Eight months after that gala, Diana died in a Paris traffic accident, aged 36. Tilberis — whose Bazaar covers, in my opinion, outdid Vogue’s every month — died in 1999 at age 51, of the ovarian cancer she was first diagnosed with in 1993. From 1997 on, the Met Gala list of event chairs always included — and usually started with — Anna Wintour.
Condé Nast — which owns Vogue — has been in a long financial decline, battered by the internet like the rest of the print media world. (Going back ten years, jewelry editors at Vogue and other Condé Nast publications would ask to borrow my jewelry for shoots and say they didn’t have the budget to send messengers to pick up the pieces and drop them off.) The financial toll of the COVID-19 outbreak might mean the end of the Anna era at Vogue. Vultures are circling, criticizing Wintour’s attempt to carry on as usual during February’s Milan and Paris fashion weeks as alarm about the pandemic grew. Her longtime sidekick André Leon Talley is set to capitalize on Wintour’s weakened position by spilling the tea in his second memoir, The Chiffon Trenches. (My sources tell me not to cry for ALT. “Birds of a feather,” they say.) Wintour is fighting back by sharing stories about her doctor son and her work-from-home outfits. I confess, I’m tempted to cheer for the Prada-wearing devil now that she’s down. She’s got some underdog appeal now. I mean, is she even managing to get her hair done twice a day? Or do I just feel fond of her because I had that …

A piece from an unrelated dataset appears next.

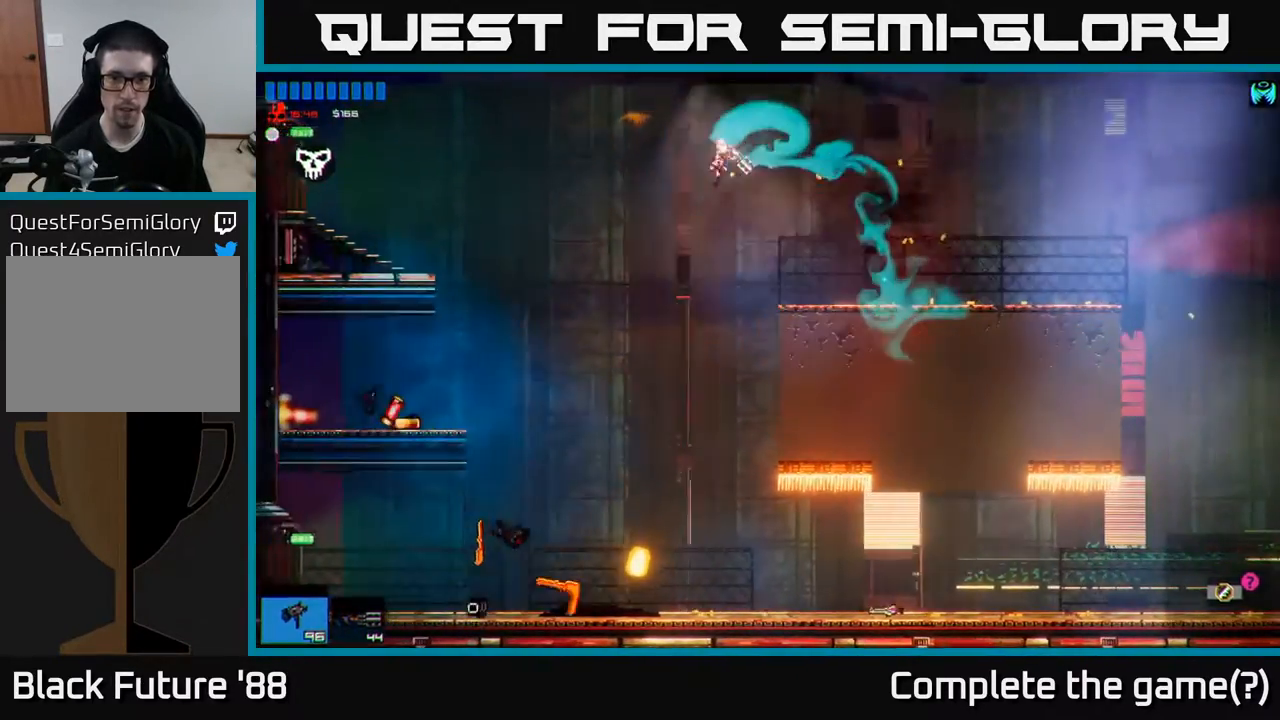
{"buttons": [], "left_stick": "left", "right_stick": "center", "events": [[233, "R1", "down"], [367, "R1", "up"]]}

Don’t worry, Anna! Even if you find out you’re fired from the television news like your predecessor Grace Mirabella did in 1988, I will gladly talk to the back of your head in an elevator again — post-quarantine, of course.
Kristin says
Liz Tilberis really was all that. Bazaar beat Vogue most months, as I remember back in the time that I read every fashion mag obsessively… At that time, if you told me I’d stop reading ALL print magazines I would have looked at you like you were insane. I was veritably addicted to fashion mags.
WendyB says
Me too. Especially Bazaar and W — the ones that treated fashion as art.